- CONSEGNE
A - Stabilisci se le affermazioni seguenti concordano con il brano sul piano dell'Oms contro l'alcol, rispondendo sì o no e citando alla lettera le parole decisive: (i) il documento fissa un obiettivo di riduzione del 10% pro capite entro il 2025; (ii) il settore parteciperà alla concertazione delle politiche; (iii) la risoluzione è stata presentata a Tel Aviv.
B - Prosegui il brano sul piano dell'Oms contro l'alcol a partire dal punto in cui si ferma.

- BRANO PROPOSTO
******************************

L’Organizzazione Mondiale della Sanità (Oms) - Regione Europa ha adottato integralmente la risoluzione presentata, ieri, a Tel Aviv, nel documento “European framework for action on alcohol 2022-2025” che, discostandosi molto da quanto previsto dalla “Global alcohol strategy” approvata a maggio 2022 dalla stessa Oms, così come dalla votazione al “Cancer plan” da parte del Parlamento Europeo (che avevano rimarcato l’esigenza di focalizzare l’azione sul consumo dannoso di alcol), prevede un contrasto al consumo tout court dell’alcol come priorità di azione, con un obiettivo di riduzione del 10% pro-capite entro il 2025. Tra le politiche che l’organizzazione proporrà ora ai Paesi interessati, l’aumento della tassazione, il divieto di pubblicità/promozione/marketing in qualsiasi forma, la diminuzione della disponibilità di bevande alcoliche, l’obbligo di health warning in etichetta e un nuovo approccio alla concertazione delle politiche che vedrebbe totalmente escluso il settore dal dibattito.
Per Unione Italiana Vini (Uiv) è una decisione che, di fatto, mette in crisi un comparto, quello del vino europeo, che solo nel nostro Paese conta 1,2 milioni di addetti e un surplus commerciale con l’estero di 7 miliardi di euro annui. Il risultato emerso dal voto è una scure per il mondo del vino e l’inizio di una nuova ondata proibizionista per il settore. Il testo si basa sul concetto di consumo “no safe level”, solo qualche mese fa fortemente contestato in sede di voto al “Cancer plan” dell’Europarlamento. Secondo Uiv (Unione Italiana Vini), l’obiettivo di taglio lineare ai consumi anche di vino - senza distinzione tra quelli compulsivi e moderati, oltre che tra le tipologie di bevande - risulta essere decisamente lontano dall’approccio alle politiche di prevenzione e formazione promosse dal nostro comparto, oltre che dai modelli di consumo moderato prevalenti in Italia di cui l’Europa non tiene conto.

******************************

[Record estratti da una raccolta]
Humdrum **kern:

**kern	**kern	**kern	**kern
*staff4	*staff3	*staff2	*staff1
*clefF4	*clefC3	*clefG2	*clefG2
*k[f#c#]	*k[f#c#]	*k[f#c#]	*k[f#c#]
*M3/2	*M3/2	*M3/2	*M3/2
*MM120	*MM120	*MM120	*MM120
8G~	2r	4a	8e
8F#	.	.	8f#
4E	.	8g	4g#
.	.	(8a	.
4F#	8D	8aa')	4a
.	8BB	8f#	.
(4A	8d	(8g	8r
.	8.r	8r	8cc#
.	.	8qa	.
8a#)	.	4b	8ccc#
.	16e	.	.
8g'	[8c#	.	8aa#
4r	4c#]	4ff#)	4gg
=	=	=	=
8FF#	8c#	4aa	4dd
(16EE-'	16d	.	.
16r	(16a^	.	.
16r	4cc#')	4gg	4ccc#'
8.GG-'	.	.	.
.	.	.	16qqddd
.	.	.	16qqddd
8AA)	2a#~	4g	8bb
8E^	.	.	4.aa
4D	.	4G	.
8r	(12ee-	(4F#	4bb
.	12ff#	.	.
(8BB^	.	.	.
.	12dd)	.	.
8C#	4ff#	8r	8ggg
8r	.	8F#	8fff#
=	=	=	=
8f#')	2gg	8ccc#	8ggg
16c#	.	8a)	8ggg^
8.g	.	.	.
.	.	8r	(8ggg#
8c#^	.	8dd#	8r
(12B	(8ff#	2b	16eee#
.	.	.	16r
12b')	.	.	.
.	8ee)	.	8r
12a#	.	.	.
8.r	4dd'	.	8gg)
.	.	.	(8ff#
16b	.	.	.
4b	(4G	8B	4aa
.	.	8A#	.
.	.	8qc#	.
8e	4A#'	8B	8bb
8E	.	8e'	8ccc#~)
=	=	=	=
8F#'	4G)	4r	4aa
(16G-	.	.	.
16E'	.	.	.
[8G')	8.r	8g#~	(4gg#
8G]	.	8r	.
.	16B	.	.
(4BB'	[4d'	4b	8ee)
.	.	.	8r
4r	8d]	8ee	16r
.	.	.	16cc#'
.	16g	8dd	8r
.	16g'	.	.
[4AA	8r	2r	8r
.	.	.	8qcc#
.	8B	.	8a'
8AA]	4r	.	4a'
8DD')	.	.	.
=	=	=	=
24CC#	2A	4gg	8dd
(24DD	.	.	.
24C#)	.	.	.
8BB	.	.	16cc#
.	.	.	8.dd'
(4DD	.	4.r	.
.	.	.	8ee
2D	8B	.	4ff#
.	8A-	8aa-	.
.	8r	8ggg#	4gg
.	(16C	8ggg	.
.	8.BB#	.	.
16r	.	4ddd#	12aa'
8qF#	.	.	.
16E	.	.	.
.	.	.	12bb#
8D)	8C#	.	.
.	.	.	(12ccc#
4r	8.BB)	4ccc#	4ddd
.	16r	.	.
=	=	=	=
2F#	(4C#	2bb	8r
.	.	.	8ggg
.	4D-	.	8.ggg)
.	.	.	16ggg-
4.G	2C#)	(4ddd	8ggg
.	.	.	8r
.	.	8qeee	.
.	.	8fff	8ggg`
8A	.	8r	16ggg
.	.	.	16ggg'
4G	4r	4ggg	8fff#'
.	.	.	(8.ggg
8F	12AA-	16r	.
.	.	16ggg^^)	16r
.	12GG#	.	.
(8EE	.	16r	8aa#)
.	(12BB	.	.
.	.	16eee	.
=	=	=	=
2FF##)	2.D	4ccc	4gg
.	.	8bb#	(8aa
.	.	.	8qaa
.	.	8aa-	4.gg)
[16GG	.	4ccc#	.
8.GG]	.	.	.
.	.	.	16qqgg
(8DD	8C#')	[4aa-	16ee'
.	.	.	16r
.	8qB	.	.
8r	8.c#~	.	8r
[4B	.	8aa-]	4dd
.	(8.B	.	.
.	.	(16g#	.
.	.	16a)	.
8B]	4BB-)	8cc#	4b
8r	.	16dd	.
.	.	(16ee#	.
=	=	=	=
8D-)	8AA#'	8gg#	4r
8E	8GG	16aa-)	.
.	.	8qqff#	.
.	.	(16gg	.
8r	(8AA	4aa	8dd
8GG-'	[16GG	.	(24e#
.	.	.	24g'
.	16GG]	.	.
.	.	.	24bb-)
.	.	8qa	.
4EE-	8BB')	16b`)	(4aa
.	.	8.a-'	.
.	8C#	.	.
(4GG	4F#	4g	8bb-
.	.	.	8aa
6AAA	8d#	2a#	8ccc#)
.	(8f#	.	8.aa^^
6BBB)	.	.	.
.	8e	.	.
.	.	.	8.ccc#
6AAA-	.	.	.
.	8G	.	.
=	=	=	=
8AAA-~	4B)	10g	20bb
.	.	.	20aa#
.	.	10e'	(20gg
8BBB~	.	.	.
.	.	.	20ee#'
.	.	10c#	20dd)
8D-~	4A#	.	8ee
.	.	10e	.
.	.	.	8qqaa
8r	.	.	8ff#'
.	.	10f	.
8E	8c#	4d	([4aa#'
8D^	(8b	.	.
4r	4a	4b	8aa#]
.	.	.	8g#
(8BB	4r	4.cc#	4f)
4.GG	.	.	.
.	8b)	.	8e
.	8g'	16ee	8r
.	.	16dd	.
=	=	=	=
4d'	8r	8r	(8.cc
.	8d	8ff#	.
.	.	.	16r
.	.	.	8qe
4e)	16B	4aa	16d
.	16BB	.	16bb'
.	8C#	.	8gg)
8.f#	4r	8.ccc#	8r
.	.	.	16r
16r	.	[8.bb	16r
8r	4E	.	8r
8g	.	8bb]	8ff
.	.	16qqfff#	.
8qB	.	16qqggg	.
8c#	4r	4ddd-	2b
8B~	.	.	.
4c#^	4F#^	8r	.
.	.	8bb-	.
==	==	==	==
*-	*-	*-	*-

******************************

- SOLUZIONI
A -
(i) Sì: «con un obiettivo di riduzione del 10% pro-capite entro il 2025».
(ii) No: «un nuovo approccio alla concertazione delle politiche che vedrebbe totalmente escluso il settore dal dibattito».
(iii) Sì: «la risoluzione presentata, ieri, a Tel Aviv».

B -
La storia - aggiunge Unione Italiana Vini (Uiv) - ci ha insegnato come il proibizionismo non sia la soluzione per sconfiggere la piaga dell’alcolismo, ma soprattutto come il vino sia un simbolo del bere responsabile, della Dieta mediterranea e non certo protagonista del binge drinking. Per questo l’organizzazione si appella alla politica, che in questo caso si è dimostrata sorda e distratta, per cercare di tutelare uno dei capisaldi del made in Italy, ma anche di un tessuto sociale di migliaia di viticoltori, custodi dei territori e di una cultura millenaria parte integrante del nostro Paese.